Friday, September 3, 2010

Slash and Burn

While walking home, I found a burnt diary on the side of the road. The rains had just passed, so it was sopping wet, and between the water-stains and ash, I couldn't decipher much: "some naughty boys," "on the wrong bus," "he found me crying." It was in a girl's looping script, and prying through a few wet pages, I found the diary nearly full.

When I was young, I did the same thing, filling a journal with stories and questions, regrets and wishes. And then, when I grew disgusted with myself, I burned it. I later wrote another journal and did the same thing, like Hitler tossing history books on the bonfire. It was the slash and burn of memory and personality, and when the fires died down, I stepped away reduced and purified, free of failure and regret.

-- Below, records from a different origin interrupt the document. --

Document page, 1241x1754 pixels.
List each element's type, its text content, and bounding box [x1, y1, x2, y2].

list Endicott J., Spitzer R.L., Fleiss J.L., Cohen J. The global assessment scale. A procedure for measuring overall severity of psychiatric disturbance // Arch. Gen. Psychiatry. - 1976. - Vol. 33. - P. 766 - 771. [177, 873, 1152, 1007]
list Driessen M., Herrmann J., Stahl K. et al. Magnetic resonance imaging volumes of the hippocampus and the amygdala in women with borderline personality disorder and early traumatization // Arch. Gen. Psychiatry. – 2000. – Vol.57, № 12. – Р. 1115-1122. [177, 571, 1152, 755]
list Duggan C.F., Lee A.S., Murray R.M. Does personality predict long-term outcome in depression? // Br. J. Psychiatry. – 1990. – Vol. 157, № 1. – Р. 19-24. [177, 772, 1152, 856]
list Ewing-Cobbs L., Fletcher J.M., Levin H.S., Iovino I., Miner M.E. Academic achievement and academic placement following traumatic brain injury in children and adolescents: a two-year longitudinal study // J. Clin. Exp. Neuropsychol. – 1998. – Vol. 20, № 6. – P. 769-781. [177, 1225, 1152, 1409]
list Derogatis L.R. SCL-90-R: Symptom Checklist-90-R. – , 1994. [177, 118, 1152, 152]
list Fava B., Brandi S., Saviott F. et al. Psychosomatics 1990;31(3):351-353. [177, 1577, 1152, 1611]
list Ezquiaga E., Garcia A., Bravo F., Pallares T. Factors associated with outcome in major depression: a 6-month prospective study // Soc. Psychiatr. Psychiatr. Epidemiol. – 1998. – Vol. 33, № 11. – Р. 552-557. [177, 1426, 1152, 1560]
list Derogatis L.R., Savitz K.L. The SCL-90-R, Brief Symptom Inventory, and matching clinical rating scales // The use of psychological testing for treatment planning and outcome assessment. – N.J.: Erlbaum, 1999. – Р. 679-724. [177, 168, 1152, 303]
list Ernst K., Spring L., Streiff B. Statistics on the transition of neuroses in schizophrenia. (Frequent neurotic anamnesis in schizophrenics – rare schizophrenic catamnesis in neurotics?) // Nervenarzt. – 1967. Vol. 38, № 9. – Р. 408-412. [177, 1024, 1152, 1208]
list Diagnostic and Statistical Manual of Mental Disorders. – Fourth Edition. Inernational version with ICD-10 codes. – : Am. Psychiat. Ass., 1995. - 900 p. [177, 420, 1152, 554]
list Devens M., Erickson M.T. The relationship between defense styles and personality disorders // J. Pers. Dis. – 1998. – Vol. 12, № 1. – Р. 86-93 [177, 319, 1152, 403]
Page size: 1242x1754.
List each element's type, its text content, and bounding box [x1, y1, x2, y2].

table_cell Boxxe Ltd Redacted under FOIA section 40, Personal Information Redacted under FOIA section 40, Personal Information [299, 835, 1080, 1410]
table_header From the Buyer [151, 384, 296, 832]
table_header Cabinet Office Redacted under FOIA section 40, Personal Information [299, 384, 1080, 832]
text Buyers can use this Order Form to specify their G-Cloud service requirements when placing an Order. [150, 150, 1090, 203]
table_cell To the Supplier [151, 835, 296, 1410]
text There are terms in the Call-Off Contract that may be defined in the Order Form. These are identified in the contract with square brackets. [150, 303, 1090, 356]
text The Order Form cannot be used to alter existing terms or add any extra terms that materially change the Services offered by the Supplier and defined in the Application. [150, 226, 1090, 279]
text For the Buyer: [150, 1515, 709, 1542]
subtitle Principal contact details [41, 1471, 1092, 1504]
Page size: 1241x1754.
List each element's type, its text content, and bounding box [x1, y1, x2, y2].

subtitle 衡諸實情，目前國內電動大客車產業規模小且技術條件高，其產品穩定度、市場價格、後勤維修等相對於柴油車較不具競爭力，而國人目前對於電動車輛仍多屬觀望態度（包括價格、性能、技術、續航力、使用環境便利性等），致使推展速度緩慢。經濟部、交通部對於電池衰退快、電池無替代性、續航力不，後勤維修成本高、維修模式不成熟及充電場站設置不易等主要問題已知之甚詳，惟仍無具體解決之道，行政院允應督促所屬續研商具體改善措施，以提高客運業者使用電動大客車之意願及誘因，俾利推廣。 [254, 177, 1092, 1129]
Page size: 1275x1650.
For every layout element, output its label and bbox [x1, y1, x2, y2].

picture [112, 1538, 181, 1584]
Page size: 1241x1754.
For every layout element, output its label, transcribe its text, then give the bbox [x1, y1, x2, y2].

For all its hate, burning those journals was an act of hope, founded on the belief that I could change. There was an implicit optimism in the fire, and although there's little chance of me destroying my work these days, that's more a symptom of my lost faith in change than out of value for my writing.

Some friends might argue that I have changed, that they've seen me assume new habits or convictions. It's true that I try, but these changes are often temporary, eroding beneath an inner force that I cannot resist for long. There is something deep inside me that I have no control over, an inner landscape which I cannot cultivate or terraform or refashion to my own desires. No matter how strong the fire or thorough the weeding, the seeds which have been planted in us inevitably regrow. It's the ecology of our personalities, the reforestation of our minds.

Me and this girl who got on the wrong bus, who set our diaries ablaze. I suspect we aren't alone in our desire to be reborn, to become something better than we really are.